Popüler ve çok satılan ürünlere daha kolay erişiminiz sağlanır. Popüler ve talep edilen ürünlerin yaklaşık tüketim süreleri düşünülerek müşterinin bir sonraki gelişinde neyi talep edeceği kestirilmeye çalışılarak mağaza düzenleri dinamik olarak değiştirilir.
Tekrarlayan sloganlarla sizdeki imajlarını sürekli güncel tutmaya çalışırlar. Dikkat edin kapı girişlerinde yada promosyon duyurularında aynı dil hakimdir.

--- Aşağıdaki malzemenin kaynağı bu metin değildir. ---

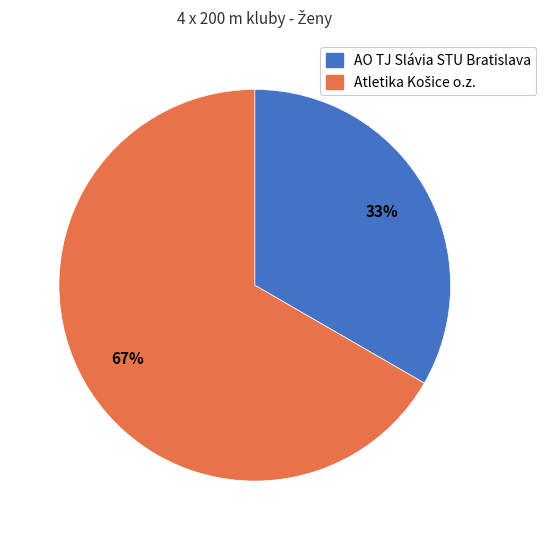

What is the smallest slice in the pie chart?

AO TJ Slávia STU Bratislava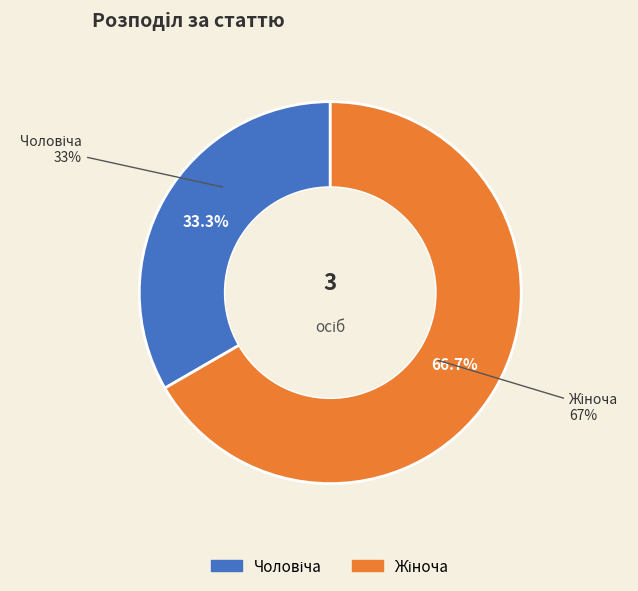

What percentage is the Жіноча slice, to the nearest percent?

67%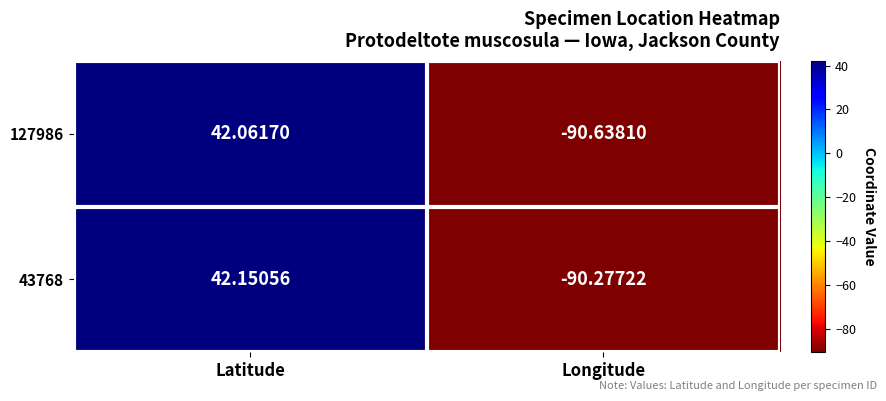

Is the value of 127986 at Latitude greater than the value of 43768 at Latitude?

No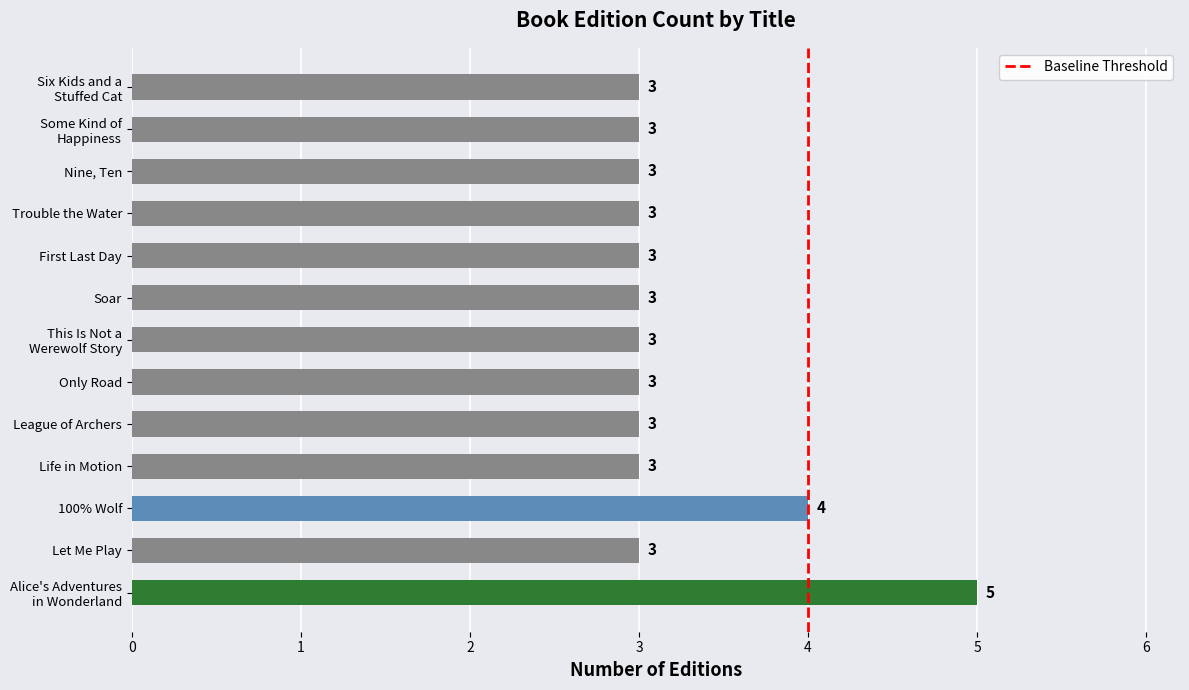

What is the minimum value shown in the chart?

3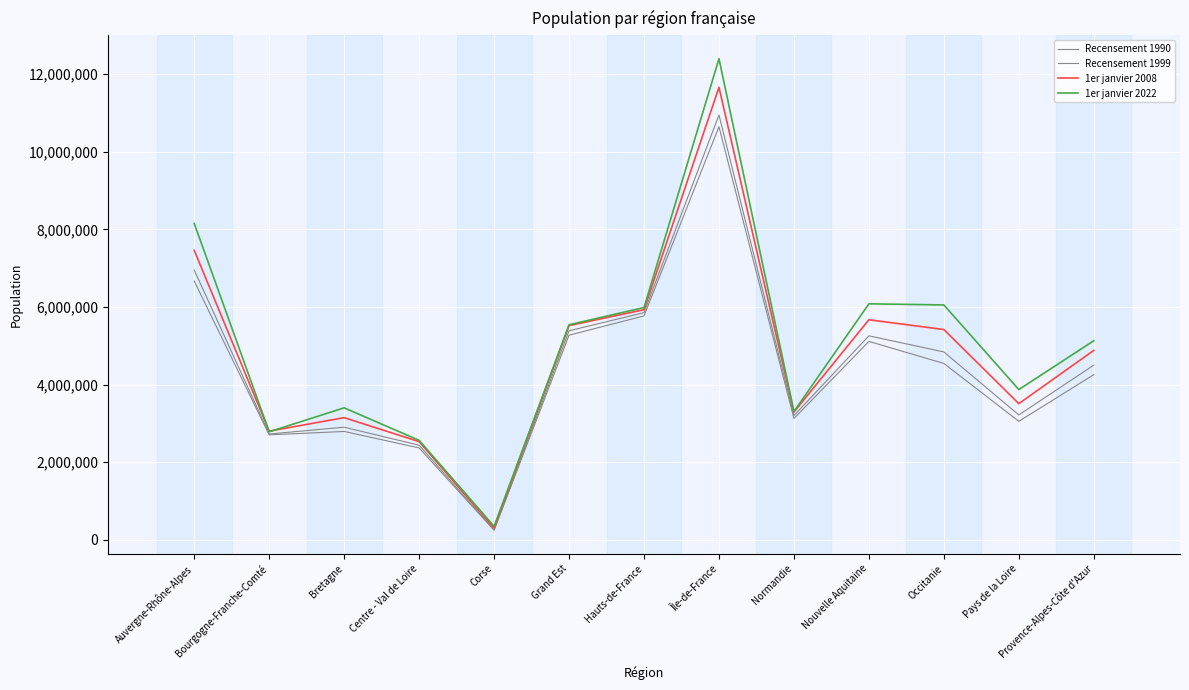

What is the difference between the 1er janvier 2008 values at Normandie and Provence-Alpes-Côte d'Azur?

1589821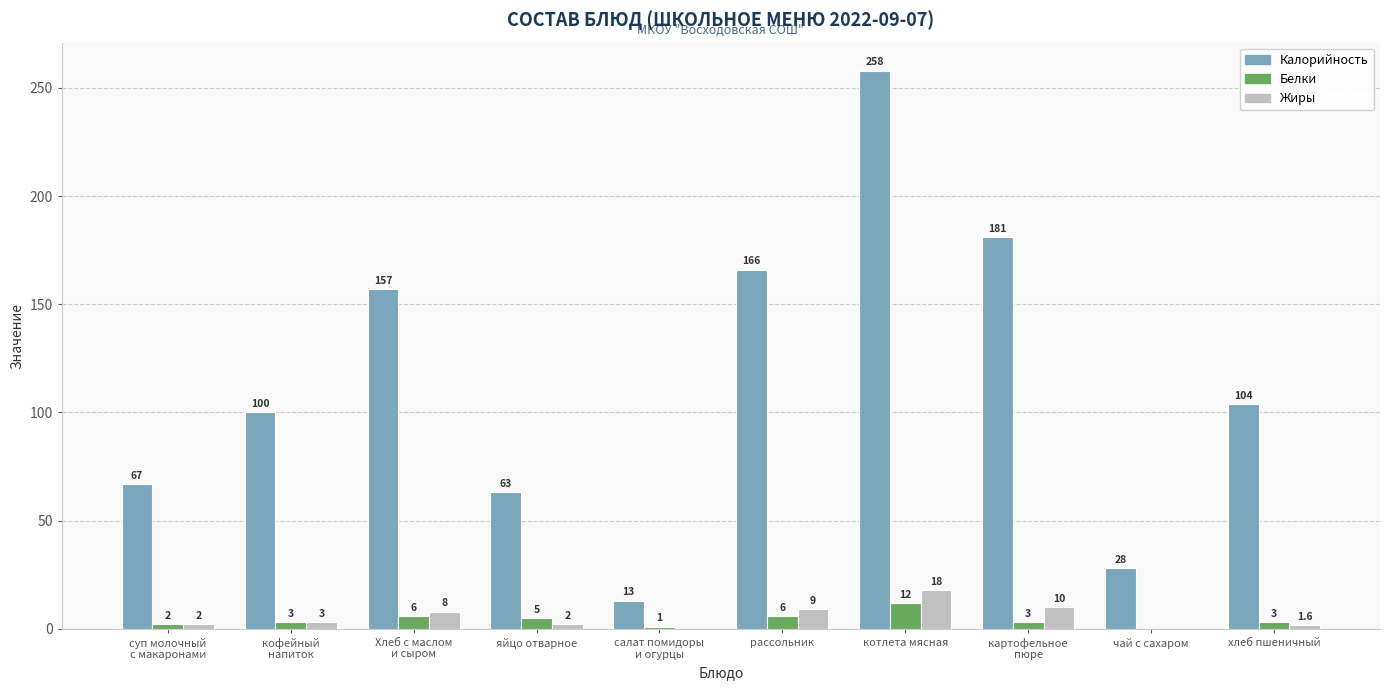

Is the value of Калорийность at салат помидоры
и огурцы greater than the value of Жиры at хлеб пшеничный?

Yes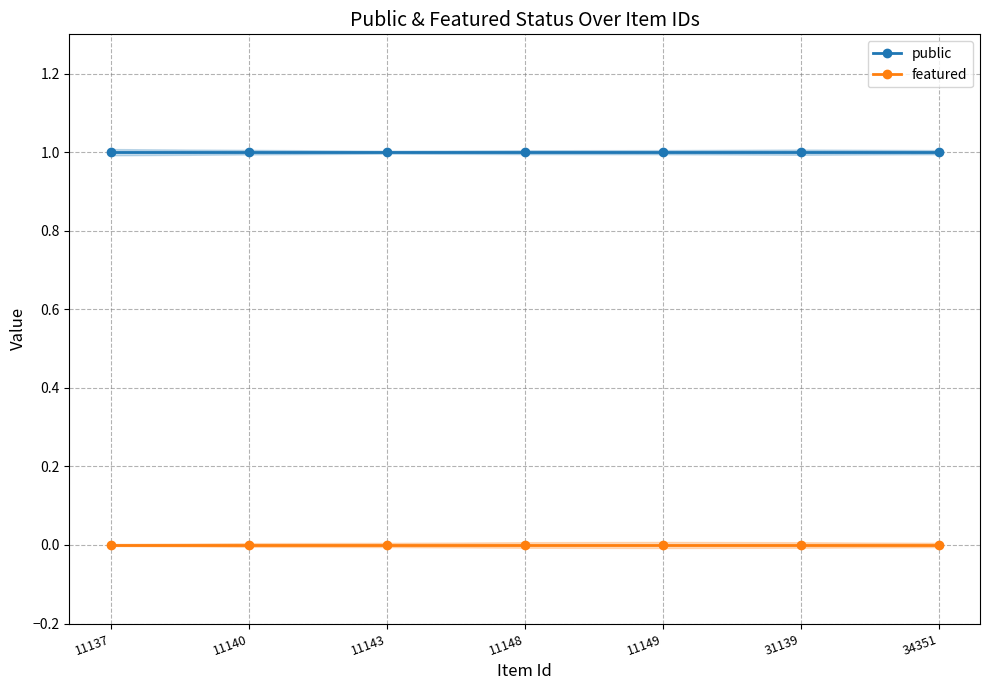

Is this an area chart (filled region under the line)?

No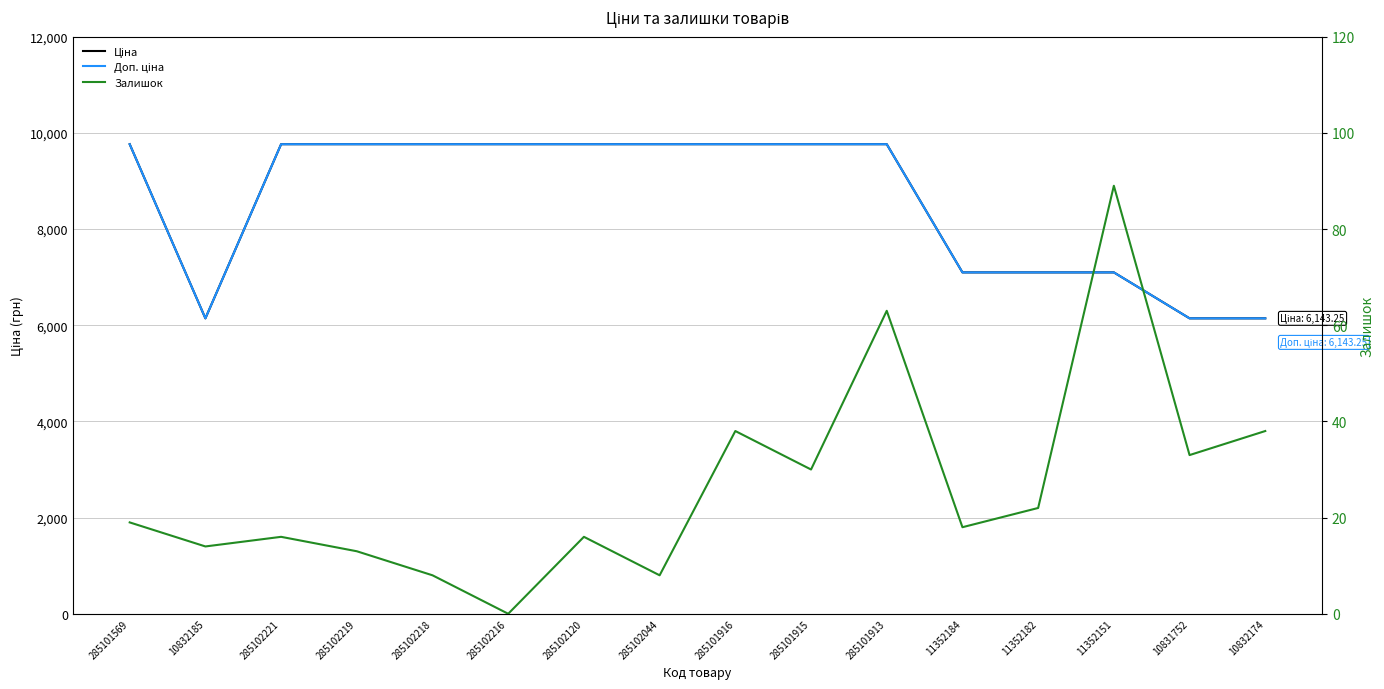

At which label is Ціна closest to 7953?

11352184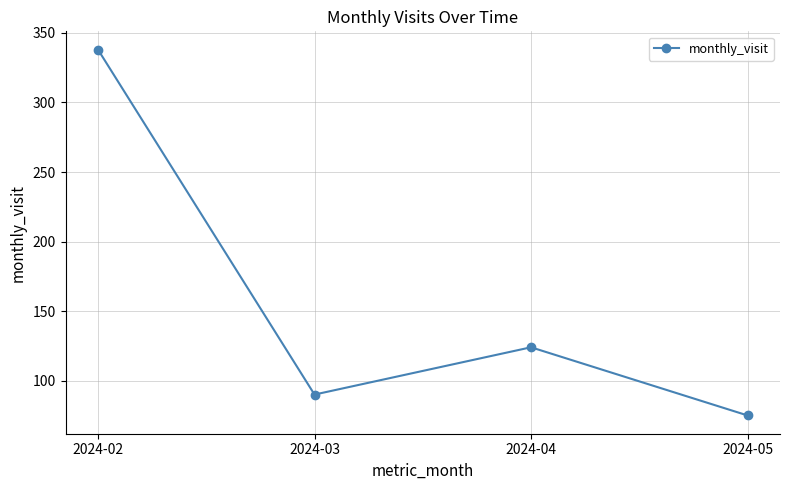

What is the approximate value at 2024-05, to the nearest 10?

80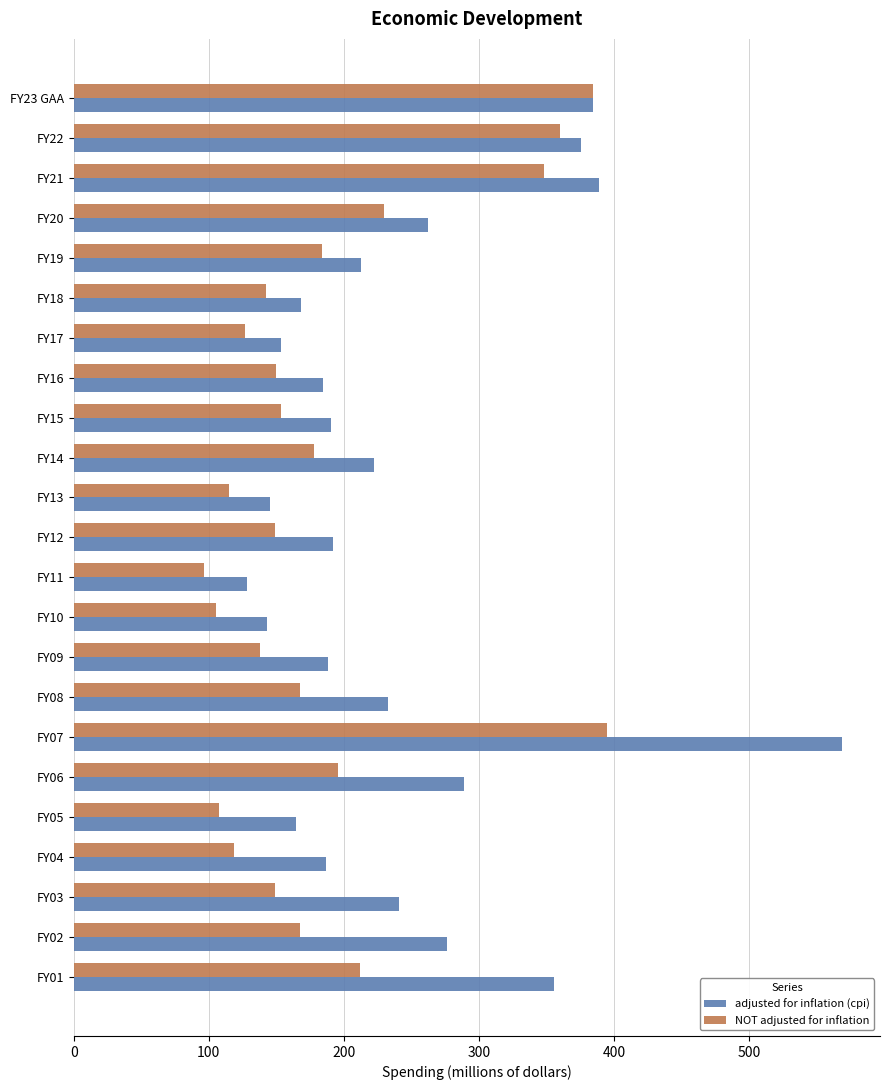

What is the greatest value displayed?

568.6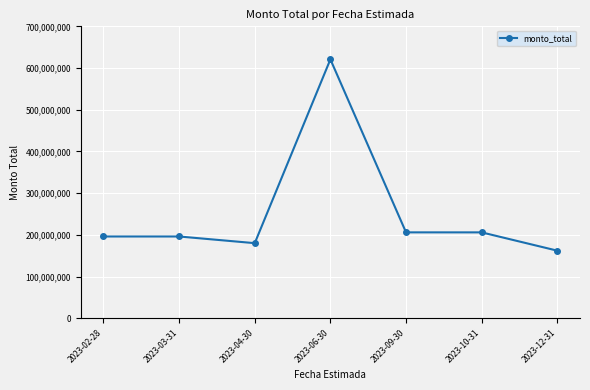

At which category does the data reach its first local valley?

2023-04-30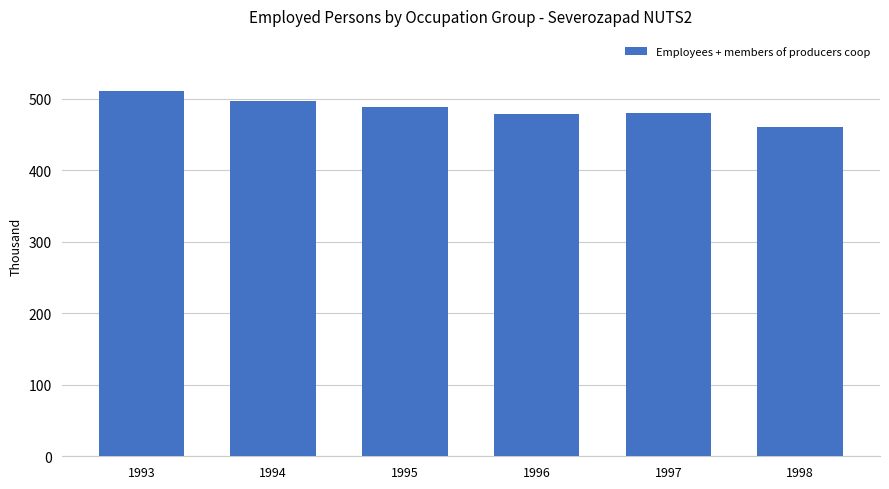

Which label corresponds to the smallest value in the chart?

1998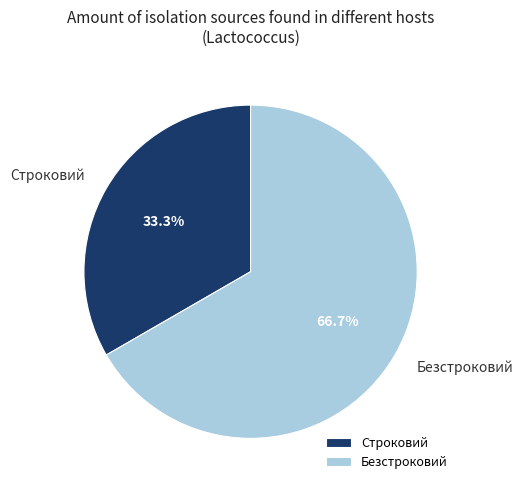

Which category has the smallest portion of the pie?

Строковий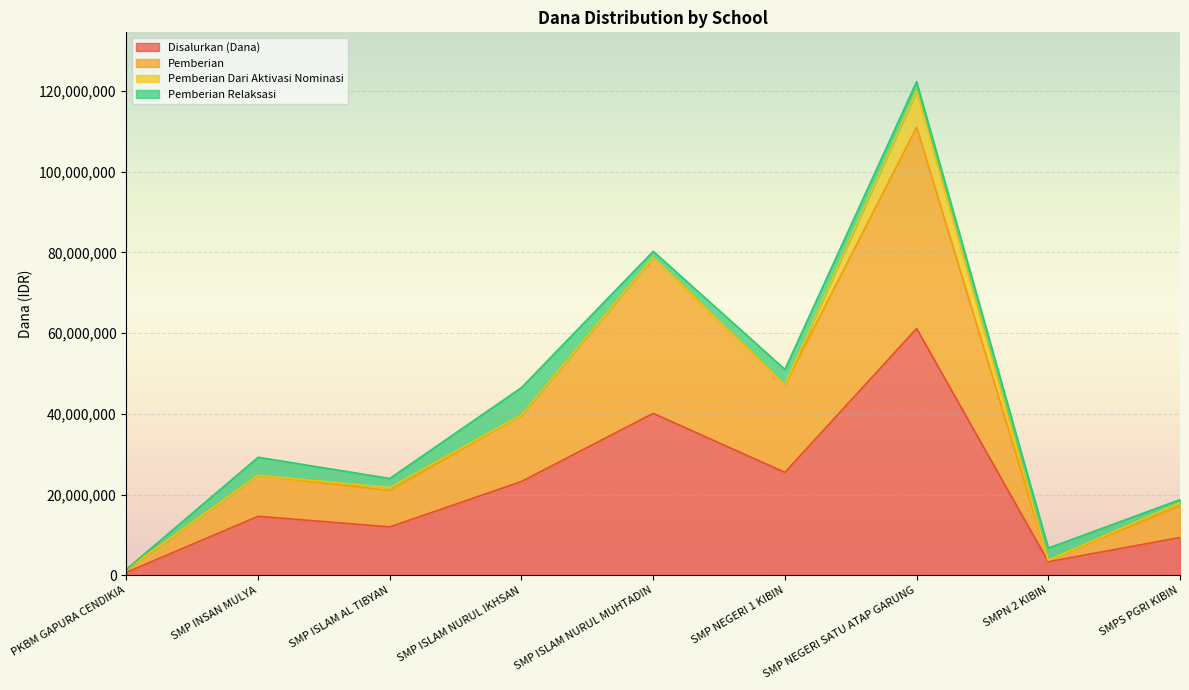

Does the chart display data point markers on the line(s)?

No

Büyük alışveriş merkezlerinde tuvalet,mescit ve dinlenmek için oturaklar kullanılır ki müşteri hem başka ihtiyaçlarını karşılayabileceğini bilsin,gerektiğinde dinlenebilsin hem de alışveriş konsantrasyonunu dışarı çıkarak kaybetmesin.
Pahalı bölümlerde küçük yer karoları kararın hızlı verilmesini sağlarken büyük yer karoları yavaşlatmaktadır.
Fast food firmalarındaki hızlı müziğin aksine içeride çok kalınması istendiği için ya çok yavaş yada hiç müzik çalınmamaktadır. Çalınan müzik müşterinin rahat düşünebilmesi için söz içermez.
Erkek ürünleri üst katta olur. Bayan ürünleri katından geçerek erkek katına çıkılır ve geri dönerken yine oradan geçilir. Amaç erkeklerin bayan arkadaşlarına ya da eşlerine de bir şeyler alabilmelerini sağlamaktır.
Bazı mağazalar yere çizdikleri yönlendirmeler ile yada mağaza içi dizayn ile sizi mağazanın tamamını gezdirirler.
Sizi dış dünyadan koparmak için asla pencere konulmaz.
Ya işte böyle,şimdi marketlere gittiğinizde biraz daha dikkat edin bakalım dediklerimi yakalayabilecek misiniz?